Meine Meinung: Stacey ein junges Mischlingsmädchen wohnt im Hamburger Plattenbauvirtel und wächst dort bei ihrer Alkoholkranken Mutter auf und das ohne Vater. Eines Tages findet sie in der Schublade von ihrer Mutter hinweiße die zu ihrem Vater führen könnten. Er lebt in den USA-Atlanta um genau zu sein. Jetzt hat Stacey ein großes Ziel vor Augen. Nach Atlanta zu reisen um ihren Dad zu finden. Wird sie dies auch schaffen?

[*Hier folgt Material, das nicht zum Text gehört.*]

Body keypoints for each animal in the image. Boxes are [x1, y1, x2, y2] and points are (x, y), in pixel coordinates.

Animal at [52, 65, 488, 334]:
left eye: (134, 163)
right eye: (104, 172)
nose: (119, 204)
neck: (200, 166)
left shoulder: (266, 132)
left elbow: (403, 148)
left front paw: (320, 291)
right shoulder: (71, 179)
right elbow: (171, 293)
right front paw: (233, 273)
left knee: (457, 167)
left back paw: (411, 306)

Eine wunderbare und sehr emotionale Geschichte ist der Autorin hier mit ihrem damaligen Debütroman sehr gut gelungen.

Stacey ein 17 jähriges Mädchen ist auf der Suche nach ihren Wurzeln und reist in die USA um dort in Atlanta ihren Dad zu finden. Sie hat nie Liebe und Zuneigung erfahren, denn dazu ist ihre Mutter leider nicht in der Lage. Stacey findet sich fett und hässlich und weil sie ein Mischlingskind ist (Mutter ist weiß und der Vater schwarz) fühlt sie sich niergends dazu gehörig. Auf die Schule hat sie schon längst keine Lust mehr.
Ich habe mit Stacey gelacht, gehofft, geweint und gebangt. Auch hätte ich sie manchmal durch durchschütteln können, weil sie so furchtbar Naiv war. Aber ich glaube mir wäre dies im selben Alter damals wohl auch passiert.

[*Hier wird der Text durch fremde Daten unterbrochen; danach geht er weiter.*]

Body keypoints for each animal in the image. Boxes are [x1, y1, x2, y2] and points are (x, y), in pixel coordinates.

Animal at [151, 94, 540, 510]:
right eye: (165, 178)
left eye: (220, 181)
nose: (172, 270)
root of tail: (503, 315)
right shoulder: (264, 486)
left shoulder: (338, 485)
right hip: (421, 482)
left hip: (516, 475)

Manuela Inusa hat wunderbare Charaktere erschaffen und ich muss sagen, eine solche Mutter wie Stacey sie hat oder hatte, wünscht man echt niemanden. Bei ihr konnte ich nur die Augen verdrehen und war froh, als ich von dieser keifenden Wachtel nichts mehr in der Geschichte lesen musste.

Die Geschichte wird aus Staceys Sicht erzählt und das ganze in Tagebuchform. Die Kapitel sind demnach also recht kurz und knapp gehalten, aber dies stört beim lesen nicht im geringsten.

Als Stacey dann in die USA reisen kann, freute ich mich richtig auf das, was sie alles erleben wird und fieberte direkt mit auf der Suche nach ihrem Dad. Ob sie ihn nun gefunden hat, verrate ich nicht, vielleicht möchte jemand diese tolle Geschichte selber noch lesen um Stacey kennen zulernen.

Fazit: Wer Stacey auf der suche nach ihren Wuzeln begleiten möchte und viel Emotionen dabei versprühen will, ist hier zu 100% sicher. Eine Geschichte die unbedingt gelesen, erzählt und gelebt werden möchte.